Os trabalhadores das misericórdias, em greve no dia 8, estiveram, nessa data, em protesto à porta da União das Misericórdias Portuguesas (UMP) e do Ministério do Trabalho, por mais salários e contra cortes nos direitos.

Todos os anos tem sido necessário recorrer à greve e a outras formas de luta

O protesto, que contou com largas dezenas de trabalhadores da UMP e das santas casas, teve início à frente da sede desta estrutura, rumando ao ministério da tutela.

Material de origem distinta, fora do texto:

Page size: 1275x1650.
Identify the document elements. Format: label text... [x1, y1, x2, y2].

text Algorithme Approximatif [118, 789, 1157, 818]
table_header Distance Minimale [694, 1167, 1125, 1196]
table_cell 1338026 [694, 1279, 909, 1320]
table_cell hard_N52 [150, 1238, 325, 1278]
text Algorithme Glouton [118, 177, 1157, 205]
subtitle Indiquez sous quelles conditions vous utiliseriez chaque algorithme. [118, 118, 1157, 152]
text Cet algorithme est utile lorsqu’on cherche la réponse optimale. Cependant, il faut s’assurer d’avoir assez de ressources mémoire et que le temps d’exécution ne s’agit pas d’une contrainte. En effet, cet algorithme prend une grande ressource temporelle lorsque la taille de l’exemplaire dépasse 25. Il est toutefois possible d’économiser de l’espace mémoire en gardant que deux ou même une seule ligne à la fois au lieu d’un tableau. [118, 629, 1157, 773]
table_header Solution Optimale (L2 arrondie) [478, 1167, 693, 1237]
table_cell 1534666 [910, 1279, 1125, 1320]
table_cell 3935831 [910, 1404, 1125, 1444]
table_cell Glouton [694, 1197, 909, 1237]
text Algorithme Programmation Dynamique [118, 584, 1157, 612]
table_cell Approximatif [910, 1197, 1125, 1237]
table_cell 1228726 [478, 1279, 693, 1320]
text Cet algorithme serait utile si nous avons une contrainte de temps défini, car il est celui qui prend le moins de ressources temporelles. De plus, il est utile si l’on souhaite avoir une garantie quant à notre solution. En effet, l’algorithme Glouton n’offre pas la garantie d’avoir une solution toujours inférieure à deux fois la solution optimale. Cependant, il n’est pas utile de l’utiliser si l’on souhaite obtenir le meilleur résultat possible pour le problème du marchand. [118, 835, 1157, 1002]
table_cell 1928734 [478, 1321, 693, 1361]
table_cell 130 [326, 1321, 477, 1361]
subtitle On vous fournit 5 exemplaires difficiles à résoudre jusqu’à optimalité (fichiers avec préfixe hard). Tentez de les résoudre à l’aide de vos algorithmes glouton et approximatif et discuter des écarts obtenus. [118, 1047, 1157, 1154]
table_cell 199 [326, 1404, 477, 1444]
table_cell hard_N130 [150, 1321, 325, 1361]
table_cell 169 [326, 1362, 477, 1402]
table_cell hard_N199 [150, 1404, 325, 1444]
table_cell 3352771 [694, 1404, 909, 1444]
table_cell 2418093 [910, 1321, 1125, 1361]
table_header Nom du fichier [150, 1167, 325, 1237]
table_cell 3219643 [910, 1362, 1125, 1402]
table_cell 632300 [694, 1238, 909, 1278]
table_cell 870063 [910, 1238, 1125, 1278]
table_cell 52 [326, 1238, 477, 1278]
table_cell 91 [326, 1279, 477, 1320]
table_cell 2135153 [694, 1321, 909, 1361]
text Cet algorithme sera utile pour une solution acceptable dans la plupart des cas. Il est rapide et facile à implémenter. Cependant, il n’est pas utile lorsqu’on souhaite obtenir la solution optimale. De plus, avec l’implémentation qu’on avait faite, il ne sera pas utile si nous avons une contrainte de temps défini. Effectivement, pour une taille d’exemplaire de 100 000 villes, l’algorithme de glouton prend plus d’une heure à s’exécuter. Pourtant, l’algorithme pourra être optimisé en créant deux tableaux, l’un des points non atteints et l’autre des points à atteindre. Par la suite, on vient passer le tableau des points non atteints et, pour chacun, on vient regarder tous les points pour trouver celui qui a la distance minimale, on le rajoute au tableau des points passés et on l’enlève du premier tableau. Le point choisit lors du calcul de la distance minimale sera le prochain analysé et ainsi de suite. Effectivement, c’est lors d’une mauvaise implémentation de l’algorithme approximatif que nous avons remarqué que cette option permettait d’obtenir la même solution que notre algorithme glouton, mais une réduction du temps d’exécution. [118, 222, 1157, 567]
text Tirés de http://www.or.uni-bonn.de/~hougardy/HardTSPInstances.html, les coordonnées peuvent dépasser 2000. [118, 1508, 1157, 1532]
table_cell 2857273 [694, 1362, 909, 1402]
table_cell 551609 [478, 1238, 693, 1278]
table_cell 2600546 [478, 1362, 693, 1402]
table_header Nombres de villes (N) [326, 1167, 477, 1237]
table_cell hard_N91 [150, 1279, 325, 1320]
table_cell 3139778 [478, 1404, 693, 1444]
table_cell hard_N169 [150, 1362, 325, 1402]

Aqui, foram entregues resoluções aprovadas pelos trabalhadores.

De acordo com o CESP, em concreto, os trabalhadores da UMP lutam contra os sucessivos atrasos na negociação com o sindicato da CGTP-IN de um novo acordo de empresa (AE), que a estrutura representativa das santas casas se recusa a enviar, reivindicando o aumento dos salários com retroactivos desde Janeiro (tal como foi feito no ano passado).

«O Governo já assinou os protocolos de cooperação para 2025, o que significa que a UMP está a receber apoios para a actualização dos salários dos seus trabalhadores desde Janeiro – contudo, ainda não nos enviou qualquer contra-proposta para a revisão do AE», denuncia o CESP, em nota divulgada no dia 8.

Em declarações à imprensa, Catarina Fachadas, dirigente do sindicato, lamentou que, «todos os anos […] tem sido necessário recorrer à greve e a outras formas de luta». Assim foi feito, recordou, no ano passado, quando só «depois de uma greve em Maio, a UMP aumentoui os seus trabalhadores com efeitos a Janeiro».

Governo quer cortar direitos

Por seu lado, os trabalhadores das santas casas da misericórdia (representadas, a nível nacional, pela UMP) lutam contra os dois projectos de portaria anunciados pelo Governo que, na prática, significam a retirada de direitos conquistados e a imposição do contrato colectivo de trabalho, rejeitado pelo CESP, aos sócios deste sindicato.

Estas portarias, denuncia a organização sindical, significam perdas salariais de até 154 euros, retirando o complemento salarial das diuturnidades e o pagamento a dobrar do trabalho em dias feriado.

«Não aceitamos andar para trás!», sublinha o CESP, referindo que, por isso, os trabalhadores da UMP e das santas casas estarão à porta do Ministério do Trabalho (onde decorre a negociação com a estrutura representativa das misericórdias) todas as semanas até que sejam obtidas respostas. Por isso, já na próxima semana, no dia 14, está agendado novo protesto em frente da tutela.